Texte présenté
-=-=-=-=-

Lectures bibliques: Genèse 37, 3-8; Genèse 42, 1-13 + 17-24a; Marc 9, 2-9

Une vieille histoire. Deux époux se disputent; le ton monte, vous connaissez! Aucun ne veut céder. Chacun argumente avec quelques kilos de mauvaise foi. À la fin, Madame, pour sauvegarder la paix du ménage, décide de lâcher prise. «Ecoute, dit-elle à son mari, tu avais raison, je me rallie à ton idée». Mais Monsieur, toujours autant fâché, s'écrie alors: «Trop tard, moi aussi, j'ai changé d'avis maintenant!»...

Il n'est pas facile de se réconcilier. Quand la colère s'ajoute aux rancunes, culpabilités et autres fiertés mal placées... l'addition devient souvent lourde. Essayez de compter combien de fois, en une semaine, vous en voulez à quelqu'un; combien de fois vous êtes fâché, énervé ou jaloux... Vous voyez à quel point ces sentiments sont liés à ce que j'appelle notre «épaisseur humaine».

Entre Joseph et ses frères, donc, ce n'est pas l'amour parfait! D'un côté, il y a le chouchou du papa, celui qui est toujours favorisé; et qui sait bien en profiter; et qui n'en rate pas une pour se mettre en avant!

De l'autre côté, les dix aînés. Des demi-frères, en fait, dont on comprend la jalousie. Jacob n'avait jamais aimé que Rachel, et il fait de même avec ses deux fils: Benjamin, le petit dernier; et surtout Joseph, l'ambitieux, l'intelligent, le surdoué; Joseph qui a tout pour réussir une grande carrière. Sauf… sauf qu'il est un peu trop arrogant! Il faudrait lui apprendre à vivre!

C'est ainsi qu'un jour, la colère des dix frères éclate. Joseph est vendu comme esclave à des marchands qui vont en Egypte. Bon débarras! Ciao bonne nuit!


Peut-être bien que cette humiliation a été riche d'enseignements pour Joseph. Il a dû faire l'expérience de la haine qu'il avait lui-même provoquée. Il a dû découvrir ses propres responsabilités, ses limites... D'aller en Egypte, ça lui a fait faire du chemin!

-=-=-=-=-

Données fournies
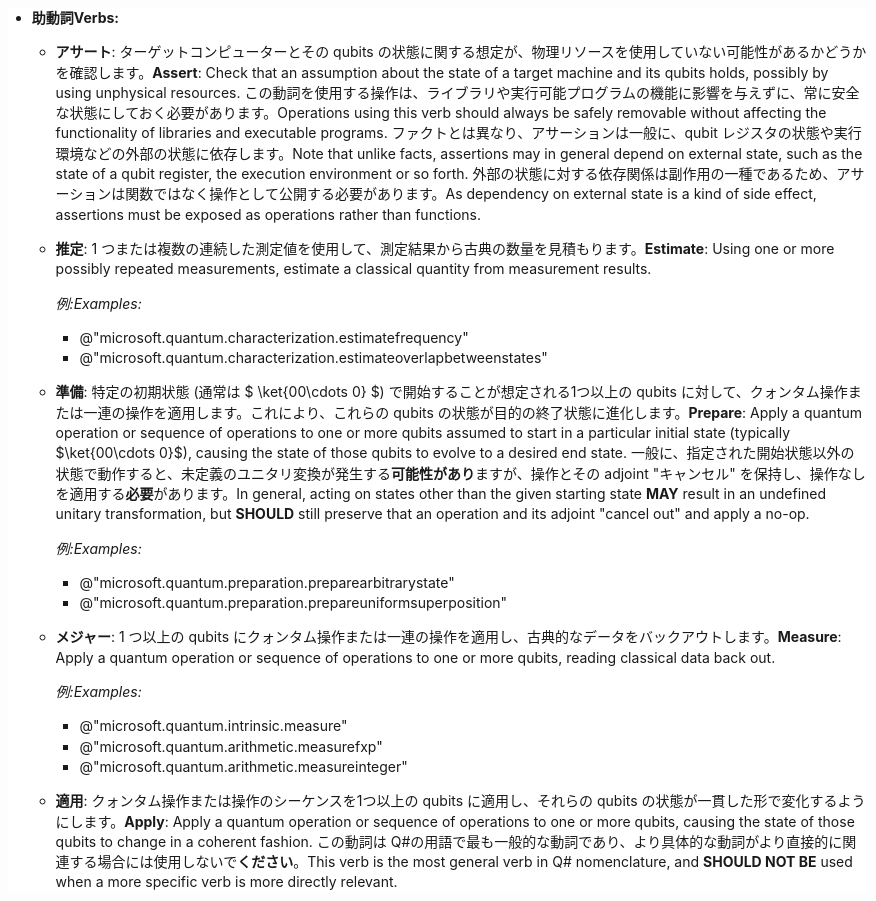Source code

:   - <span data-ttu-id="bfe5b-237">**助動詞**</span><span class="sxs-lookup"><span data-stu-id="bfe5b-237">**Verbs:**</span></span>

    - <span data-ttu-id="bfe5b-238">**アサート**: ターゲットコンピューターとその qubits の状態に関する想定が、物理リソースを使用していない可能性があるかどうかを確認します。</span><span class="sxs-lookup"><span data-stu-id="bfe5b-238">**Assert**: Check that an assumption about the state of a target machine and its qubits holds, possibly by using unphysical resources.</span></span> <span data-ttu-id="bfe5b-239">この動詞を使用する操作は、ライブラリや実行可能プログラムの機能に影響を与えずに、常に安全な状態にしておく必要があります。</span><span class="sxs-lookup"><span data-stu-id="bfe5b-239">Operations using this verb should always be safely removable without affecting the functionality of libraries and executable programs.</span></span> <span data-ttu-id="bfe5b-240">ファクトとは異なり、アサーションは一般に、qubit レジスタの状態や実行環境などの外部の状態に依存します。</span><span class="sxs-lookup"><span data-stu-id="bfe5b-240">Note that unlike facts, assertions may in general depend on external state, such as the state of a qubit register, the execution environment or so forth.</span></span> <span data-ttu-id="bfe5b-241">外部の状態に対する依存関係は副作用の一種であるため、アサーションは関数ではなく操作として公開する必要があります。</span><span class="sxs-lookup"><span data-stu-id="bfe5b-241">As dependency on external state is a kind of side effect, assertions must be exposed as operations rather than functions.</span></span>

    - <span data-ttu-id="bfe5b-242">**推定**: 1 つまたは複数の連続した測定値を使用して、測定結果から古典の数量を見積もります。</span><span class="sxs-lookup"><span data-stu-id="bfe5b-242">**Estimate**: Using one or more possibly repeated   measurements, estimate a classical quantity from   measurement results.</span></span>

      <span data-ttu-id="bfe5b-243">*例:*</span><span class="sxs-lookup"><span data-stu-id="bfe5b-243">*Examples:*</span></span>
      - @"microsoft.quantum.characterization.estimatefrequency"
      - @"microsoft.quantum.characterization.estimateoverlapbetweenstates"

    - <span data-ttu-id="bfe5b-244">**準備**: 特定の初期状態 (通常は $ \ket{00\cdots 0} $) で開始することが想定される1つ以上の qubits に対して、クォンタム操作または一連の操作を適用します。これにより、これらの qubits の状態が目的の終了状態に進化します。</span><span class="sxs-lookup"><span data-stu-id="bfe5b-244">**Prepare**: Apply a quantum operation or sequence of operations to one or more qubits assumed to start in a particular initial state (typically $\ket{00\cdots 0}$), causing the state of those qubits to evolve to a desired end state.</span></span> <span data-ttu-id="bfe5b-245">一般に、指定された開始状態以外の状態で動作すると、未定義のユニタリ変換が発生する**可能性があり**ますが、操作とその adjoint "キャンセル" を保持し、操作なしを適用する**必要**があります。</span><span class="sxs-lookup"><span data-stu-id="bfe5b-245">In general, acting on states other than the given starting state **MAY** result in an undefined unitary transformation, but **SHOULD** still preserve that an operation and its adjoint "cancel out" and apply a no-op.</span></span>

      <span data-ttu-id="bfe5b-246">*例:*</span><span class="sxs-lookup"><span data-stu-id="bfe5b-246">*Examples:*</span></span>
      - @"microsoft.quantum.preparation.preparearbitrarystate"
      - @"microsoft.quantum.preparation.prepareuniformsuperposition"

    - <span data-ttu-id="bfe5b-247">**メジャー**: 1 つ以上の qubits にクォンタム操作または一連の操作を適用し、古典的なデータをバックアウトします。</span><span class="sxs-lookup"><span data-stu-id="bfe5b-247">**Measure**: Apply a quantum operation or sequence of   operations to one or more qubits, reading classical data   back out.</span></span>

      <span data-ttu-id="bfe5b-248">*例:*</span><span class="sxs-lookup"><span data-stu-id="bfe5b-248">*Examples:*</span></span>
      - @"microsoft.quantum.intrinsic.measure"
      - @"microsoft.quantum.arithmetic.measurefxp"
      - @"microsoft.quantum.arithmetic.measureinteger"

    - <span data-ttu-id="bfe5b-249">**適用**: クォンタム操作または操作のシーケンスを1つ以上の qubits に適用し、それらの qubits の状態が一貫した形で変化するようにします。</span><span class="sxs-lookup"><span data-stu-id="bfe5b-249">**Apply**: Apply a quantum operation or sequence of operations to one or more qubits, causing the state of those qubits to change in a coherent fashion.</span></span> <span data-ttu-id="bfe5b-250">この動詞は Q\#の用語で最も一般的な動詞であり、より具体的な動詞がより直接的に関連する場合には使用しないで**ください**。</span><span class="sxs-lookup"><span data-stu-id="bfe5b-250">This verb is the most general verb in Q\# nomenclature, and **SHOULD NOT BE** used when a more specific verb is more directly relevant.</span></span>
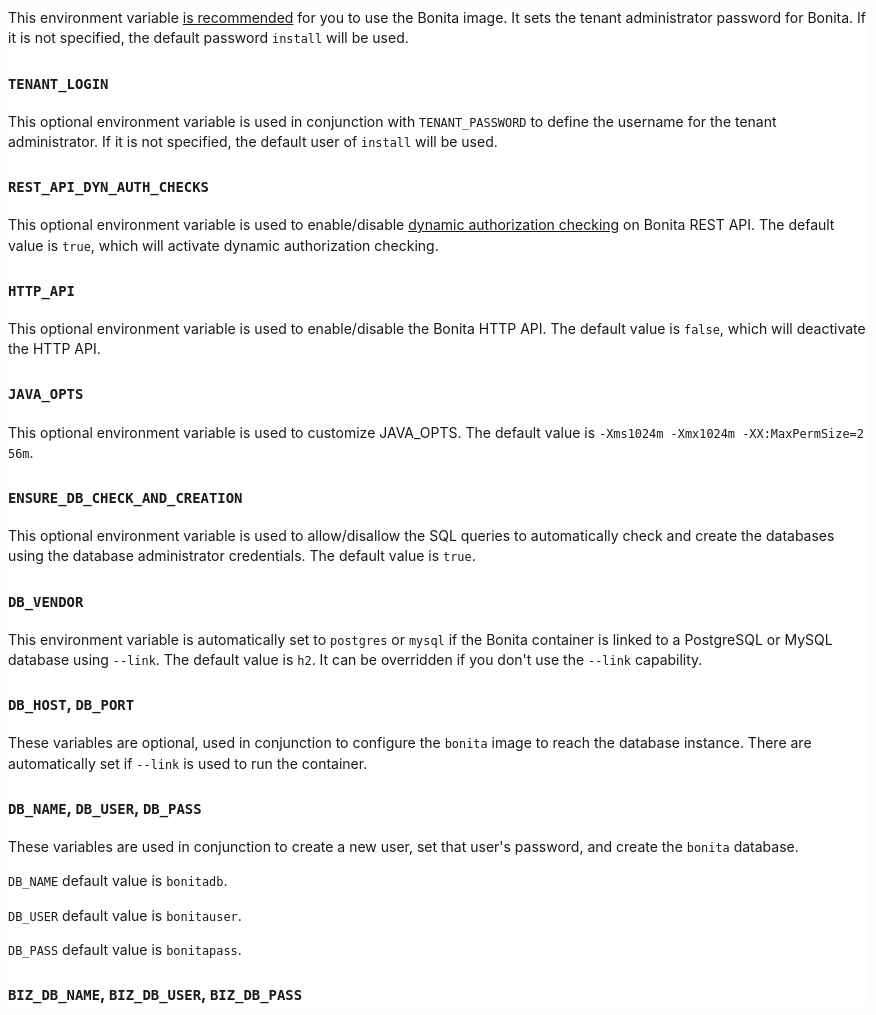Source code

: This environment variable [is recommended](https://documentation.bonitasoft.com/bonita/7.11/tomcat-bundle#toc3) for you to use the Bonita image. It sets the tenant administrator password for Bonita. If it is not specified, the default password `install` will be used.

### `TENANT_LOGIN`

This optional environment variable is used in conjunction with `TENANT_PASSWORD` to define the username for the tenant administrator. If it is not specified, the default user of `install` will be used.

### `REST_API_DYN_AUTH_CHECKS`

This optional environment variable is used to enable/disable [dynamic authorization checking](https://documentation.bonitasoft.com/bonita/7.11/rest-api-authorization#toc2) on Bonita REST API. The default value is `true`, which will activate dynamic authorization checking.

### `HTTP_API`

This optional environment variable is used to enable/disable the Bonita HTTP API. The default value is `false`, which will deactivate the HTTP API.

### `JAVA_OPTS`

This optional environment variable is used to customize JAVA_OPTS. The default value is `-Xms1024m -Xmx1024m -XX:MaxPermSize=256m`.

### `ENSURE_DB_CHECK_AND_CREATION`

This optional environment variable is used to allow/disallow the SQL queries to automatically check and create the databases using the database administrator credentials. The default value is `true`.

### `DB_VENDOR`

This environment variable is automatically set to `postgres` or `mysql` if the Bonita container is linked to a PostgreSQL or MySQL database using `--link`. The default value is `h2`. It can be overridden if you don't use the `--link` capability.

### `DB_HOST`, `DB_PORT`

These variables are optional, used in conjunction to configure the `bonita` image to reach the database instance. There are automatically set if `--link` is used to run the container.

### `DB_NAME`, `DB_USER`, `DB_PASS`

These variables are used in conjunction to create a new user, set that user's password, and create the `bonita` database.

`DB_NAME` default value is `bonitadb`.

`DB_USER` default value is `bonitauser`.

`DB_PASS` default value is `bonitapass`.

### `BIZ_DB_NAME`, `BIZ_DB_USER`, `BIZ_DB_PASS`
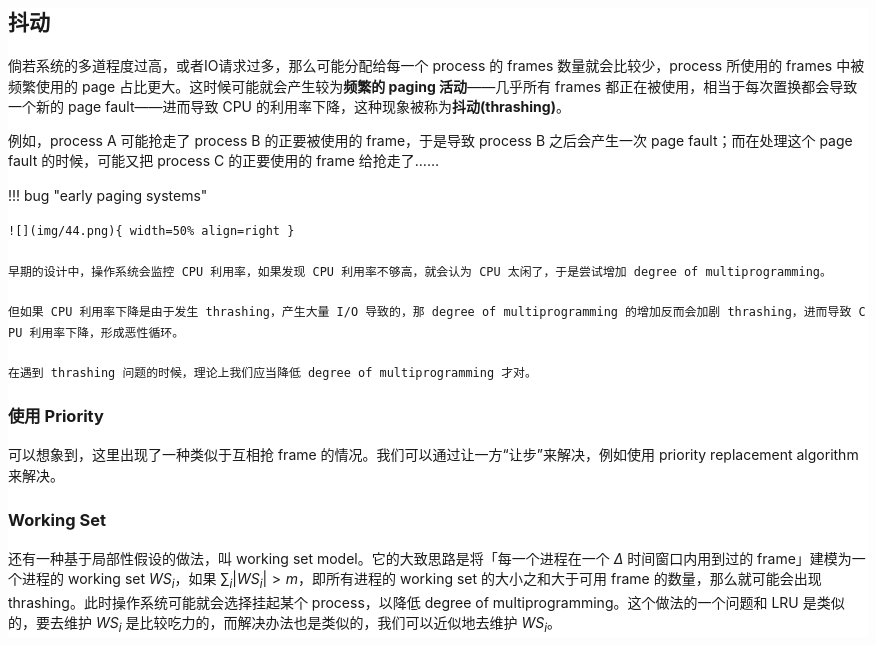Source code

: ## 抖动

倘若系统的多道程度过高，或者IO请求过多，那么可能分配给每一个 process 的 frames 数量就会比较少，process 所使用的 frames 中被频繁使用的 page 占比更大。这时候可能就会产生较为**频繁的 paging 活动**——几乎所有 frames 都正在被使用，相当于每次置换都会导致一个新的 page fault——进而导致 CPU 的利用率下降，这种现象被称为**抖动(thrashing)**。

例如，process A 可能抢走了 process B 的正要被使用的 frame，于是导致 process B 之后会产生一次 page fault；而在处理这个 page fault 的时候，可能又把 process C 的正要使用的 frame 给抢走了……

!!! bug "early paging systems"

    ![](img/44.png){ width=50% align=right }

    早期的设计中，操作系统会监控 CPU 利用率，如果发现 CPU 利用率不够高，就会认为 CPU 太闲了，于是尝试增加 degree of multiprogramming。

    但如果 CPU 利用率下降是由于发生 thrashing，产生大量 I/O 导致的，那 degree of multiprogramming 的增加反而会加剧 thrashing，进而导致 CPU 利用率下降，形成恶性循环。

    在遇到 thrashing 问题的时候，理论上我们应当降低 degree of multiprogramming 才对。

### 使用 Priority

可以想象到，这里出现了一种类似于互相抢 frame 的情况。我们可以通过让一方“让步”来解决，例如使用 priority replacement algorithm 来解决。

### Working Set

还有一种基于局部性假设的做法，叫 working set model。它的大致思路是将「每一个进程在一个 $\Delta$ 时间窗口内用到过的 frame」建模为一个进程的 working set $WS_i$，如果 $\sum_i |WS_i| > m$，即所有进程的 working set 的大小之和大于可用 frame 的数量，那么就可能会出现 thrashing。此时操作系统可能就会选择挂起某个 process，以降低 degree of multiprogramming。这个做法的一个问题和 LRU 是类似的，要去维护 $WS_i$ 是比较吃力的，而解决办法也是类似的，我们可以近似地去维护 $WS_i$。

-=-=-=-=-

Détails de l'exercice
Recopiez à l'identique le passage de l'extrait sur Joseph et ses frères qui s'ouvre sur les mots contenant « Entre Joseph et » et se clôt sur « apprendre à vivre! ».

Solution proposée
Entre Joseph et ses frères, donc, ce n'est pas l'amour parfait! D'un côté, il y a le chouchou du papa, celui qui est toujours favorisé; et qui sait bien en profiter; et qui n'en rate pas une pour se mettre en avant!

De l'autre côté, les dix aînés. Des demi-frères, en fait, dont on comprend la jalousie. Jacob n'avait jamais aimé que Rachel, et il fait de même avec ses deux fils: Benjamin, le petit dernier; et surtout Joseph, l'ambitieux, l'intelligent, le surdoué; Joseph qui a tout pour réussir une grande carrière. Sauf… sauf qu'il est un peu trop arrogant! Il faudrait lui apprendre à vivre!